Presidentes dos três poderes foram agraciados em cerimônia de homenagem aos 25 anos da Constituição Federal. Ex-constituintes receberam medalhas de prata

A presidenta Dilma Rousseff participou, nesta quarta-feira (9), de sessão solene na Câmara em homenagem aos 25 anos de promulgação da Constituição Federal. Ela recebeu uma medalha de ouro do presidente da Casa, Henrique Eduardo Alves (PMDB). Além de Dilma e do próprio Henrique, também foram agraciados com a medalha de ouro os presidentes do Senado, Renan Calheiros (PMDB-AL), e do Supremo Tribunal Federal (STF), ministro Joaquim Barbosa. O presidente da Câmara e o ex-presidente do Congresso, o hoje deputado Mauro Benevides (PMDB-CE), foram os únicos a discursar.

Logo em seguida, foram entregues medalhas de prata a parlamentares que ajudaram a construir a Carta Magna da República, datada de 1988, e a colaboradores. O relator da Assembleia Constituinte, Bernardo Cabral, foi um dos homenageados. Alguns jornalistas e assessores que acompanharam os bastidores da Constituinte foram homenageados com medalha de bronze.

25 anos no cofre

As honrarias, feitas na Casa da Moeda, foram guardadas nos cofres da Câmara por 25 anos por causa de uma contestação judicial. Idealizadas pelo então presidente da Assembleia Constituinte, Ulysses Guimarães, elas permaneceram guardadas depois de terem sido contestadas na Justiça. A decisão de homenagear parlamentares e autoridades partiu do próprio Ulysses, sem consultar a Mesa Diretora. As medalhas custaram cerca de R$ 1,1 milhão em valores atualizados.

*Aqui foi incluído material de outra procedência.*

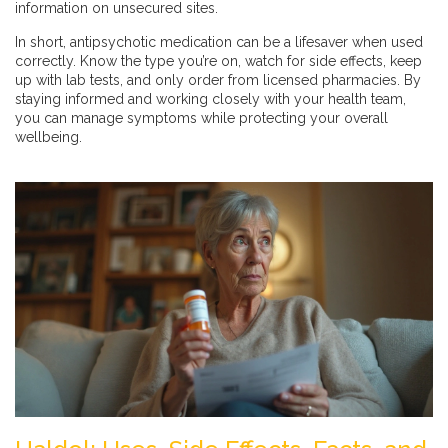
information on unsecured sites.
In short, antipsychotic medication can be a lifesaver when used
correctly. Know the type you’re on, watch for side effects, keep
up with lab tests, and only order from licensed pharmacies. By
staying informed and working closely with your health team,
you can manage symptoms while protecting your overall
wellbeing.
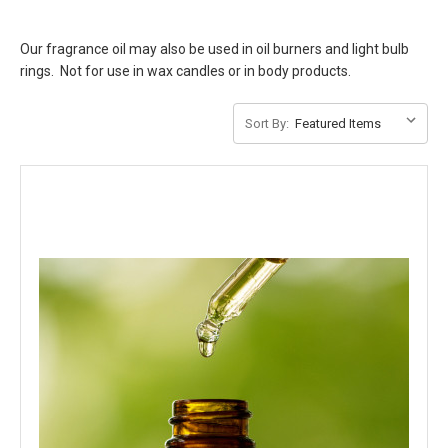
Our fragrance oil may also be used in oil burners and light bulb
rings. Not for use in wax candles or in body products.
Sort By:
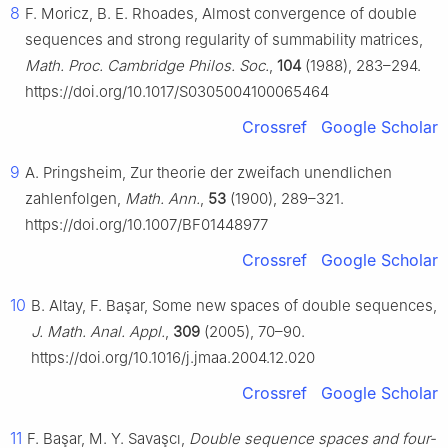
8
F. Moricz, B. E. Rhoades, Almost convergence of double
sequences and strong regularity of summability matrices,
Math. Proc. Cambridge Philos. Soc.
,
104
(1988), 283–294.
https://doi.org/10.1017/S0305004100065464
Crossref
Google Scholar
9
A. Pringsheim, Zur theorie der zweifach unendlichen
zahlenfolgen,
Math. Ann.
,
53
(1900), 289–321.
https://doi.org/10.1007/BF01448977
Crossref
Google Scholar
10
B. Altay, F. Başar, Some new spaces of double sequences,
J. Math. Anal. Appl.
,
309
(2005), 70–90.
https://doi.org/10.1016/j.jmaa.2004.12.020
Crossref
Google Scholar
11
F. Başar, M. Y. Savaşcı,
Double sequence spaces and four-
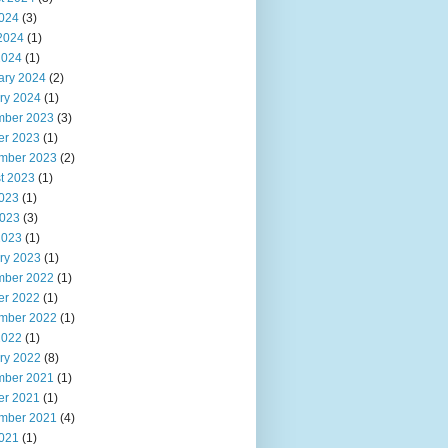
2024
(3)
2024
(1)
2024
(1)
ary 2024
(2)
ry 2024
(1)
ber 2023
(3)
er 2023
(1)
mber 2023
(2)
t 2023
(1)
2023
(1)
023
(3)
2023
(1)
ry 2023
(1)
ber 2022
(1)
er 2022
(1)
mber 2022
(1)
2022
(1)
ry 2022
(8)
ber 2021
(1)
er 2021
(1)
mber 2021
(4)
2021
(1)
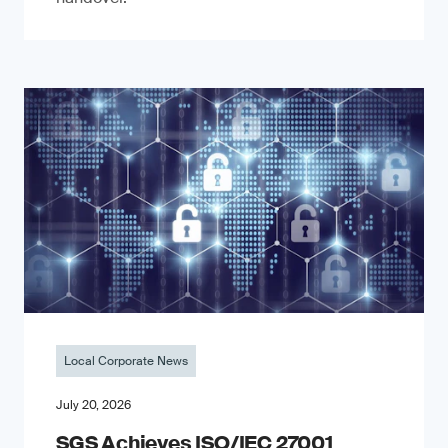
Local Corporate News
July 20, 2026
SGS Achieves ISO/IEC 27001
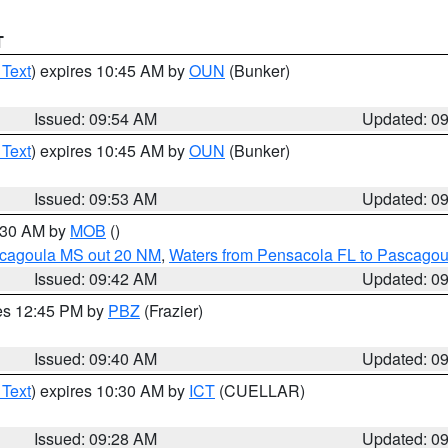
T
 Text
) expires 10:45 AM by
OUN
(Bunker)
Issued: 09:54 AM
Updated: 0
 Text
) expires 10:45 AM by
OUN
(Bunker)
Issued: 09:53 AM
Updated: 0
0:30 AM by
MOB
()
scagoula MS out 20 NM
,
Waters from Pensacola FL to Pascagou
Issued: 09:42 AM
Updated: 0
res 12:45 PM by
PBZ
(Frazier)
Issued: 09:40 AM
Updated: 0
 Text
) expires 10:30 AM by
ICT
(CUELLAR)
Issued: 09:28 AM
Updated: 0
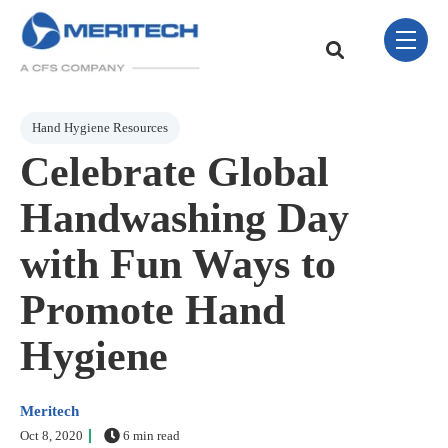
Skip Navigation Menu
toggle 
This is a search field w
There are no sugge
Post Tags
Hand Hygiene Resources
Celebrate Global
Handwashing Day
with Fun Ways to
Promote Hand
Hygiene
Meritech
Oct 8, 2020
6 min read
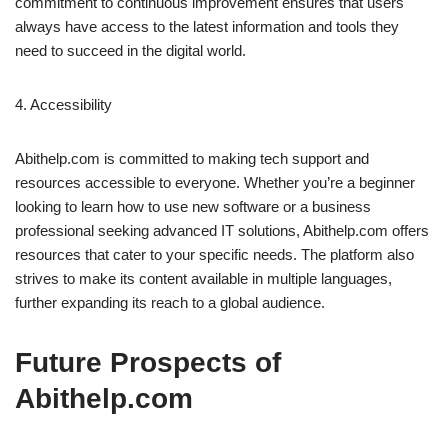
commitment to continuous improvement ensures that users
always have access to the latest information and tools they
need to succeed in the digital world.
4. Accessibility
Abithelp.com is committed to making tech support and
resources accessible to everyone. Whether you’re a beginner
looking to learn how to use new software or a business
professional seeking advanced IT solutions, Abithelp.com offers
resources that cater to your specific needs. The platform also
strives to make its content available in multiple languages,
further expanding its reach to a global audience.
Future Prospects of
Abithelp.com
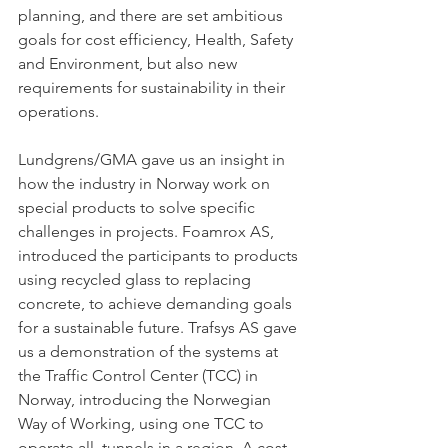
planning, and there are set ambitious 
goals for cost efficiency, Health, Safety 
and Environment, but also new 
requirements for sustainability in their 
operations. 
Lundgrens/GMA gave us an insight in 
how the industry in Norway work on 
special products to solve specific 
challenges in projects. Foamrox AS, 
introduced the participants to products 
using recycled glass to replacing 
concrete, to achieve demanding goals 
for a sustainable future. Trafsys AS gave 
us a demonstration of the systems at 
the Traffic Control Center (TCC) in 
Norway, introducing the Norwegian 
Way of Working, using one TCC to 
operate all  tunnels in a region. A cost-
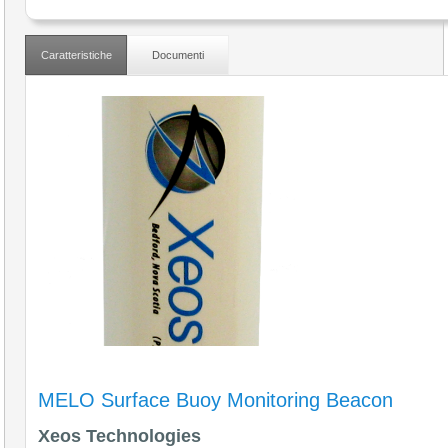
Caratteristiche
Documenti
MELO Surface Buoy Monitoring Beacon
Xeos Technologies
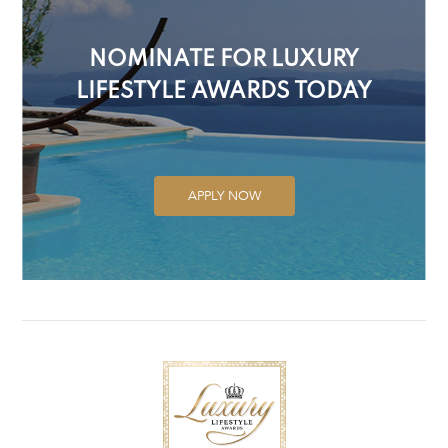
NOMINATE FOR LUXURY
LIFESTYLE AWARDS TODAY
APPLY NOW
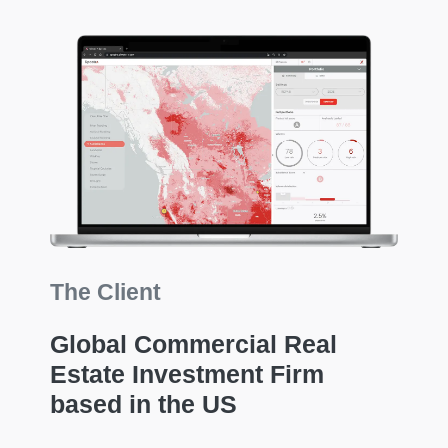
The Client
Global Commercial Real
Estate Investment Firm
based in the US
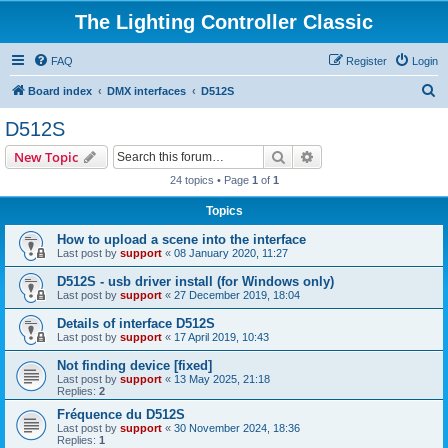
The Lighting Controller Classic
FAQ
Register
Login
S
Board index
DMX interfaces
D512S
e
D512S
a
Search
Advanced search
New Topic
r
24 topics • Page
1
of
1
c
Topics
h
How to upload a scene into the interface
Last post by
support
«
08 January 2020, 11:27
D512S - usb driver install (for Windows only)
Last post by
support
«
27 December 2019, 18:04
Details of interface D512S
Last post by
support
«
17 April 2019, 10:43
Not finding device [fixed]
Last post by
support
«
13 May 2025, 21:18
Replies:
2
Fréquence du D512S
Last post by
support
«
30 November 2024, 18:36
Replies:
1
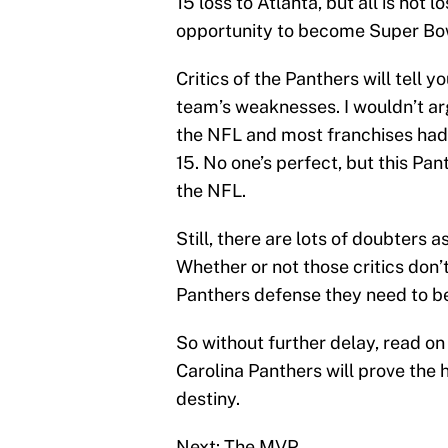
15 loss to Atlanta, but all is not 
opportunity to become Super Bo
Critics of the Panthers will tell 
team’s weaknesses. I wouldn’t arg
the NFL and most franchises had
15. No one’s perfect, but this Pan
the NFL.
Still, there are lots of doubters 
Whether or not those critics don’
Panthers defense they need to be
So without further delay, read on 
Carolina Panthers will prove the 
destiny.
Next: The MVP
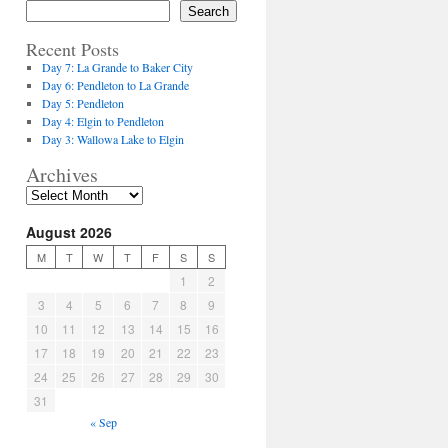
Search
Recent Posts
Day 7: La Grande to Baker City
Day 6: Pendleton to La Grande
Day 5: Pendleton
Day 4: Elgin to Pendleton
Day 3: Wallowa Lake to Elgin
Archives
August 2026
M
T
W
T
F
S
S
1
2
3
4
5
6
7
8
9
10
11
12
13
14
15
16
17
18
19
20
21
22
23
24
25
26
27
28
29
30
31
« Sep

Na Câmara desde 1971, em seu 11º mandato consecutivo, Henrique lembrou dos momentos de agitação política durante a elaboração da Constituição. “Me recordo com detalhes daqueles 20 meses. Discutimos e votamos mais de 60 mil emendas. Foram mais de 24 mil horas de discursos e debates. Essa Casa funcionava 24h por dia. As comissões realizavam 182 audiências por dia. Tivemos 1.021 votações em plenário”, discursou o peemedebista potiguar.

Críticas às MPs

Mauro Benevides aproveitou para reclamar do excesso de medidas provisórias editadas nos últimos 25 anos. Segundo ele, a Carta Magna tem "caráter cidadão", mas criou um problema ao estimular a utilização desse instrumento. “De 1988 até hoje, nenhum presidente se absteve de adotar as medidas provisórias, que devem ser editadas observados os pressupostos de urgência e relevância. O projeto de lavra dos parlamentares foi relegado a segundo plano”, afirmou.

Pelo menos 112 pontos da Constituição ainda aguardam regulamentação. Entre os próximos temas a serem regulamentados pela Câmara estão questões indígenas, a greve no funcionalismo público e o crime de terrorismo, segundo uma comissão que trata do assunto. Atualmente, 257 dispositivos constitucionais já estão regulamentados em lei.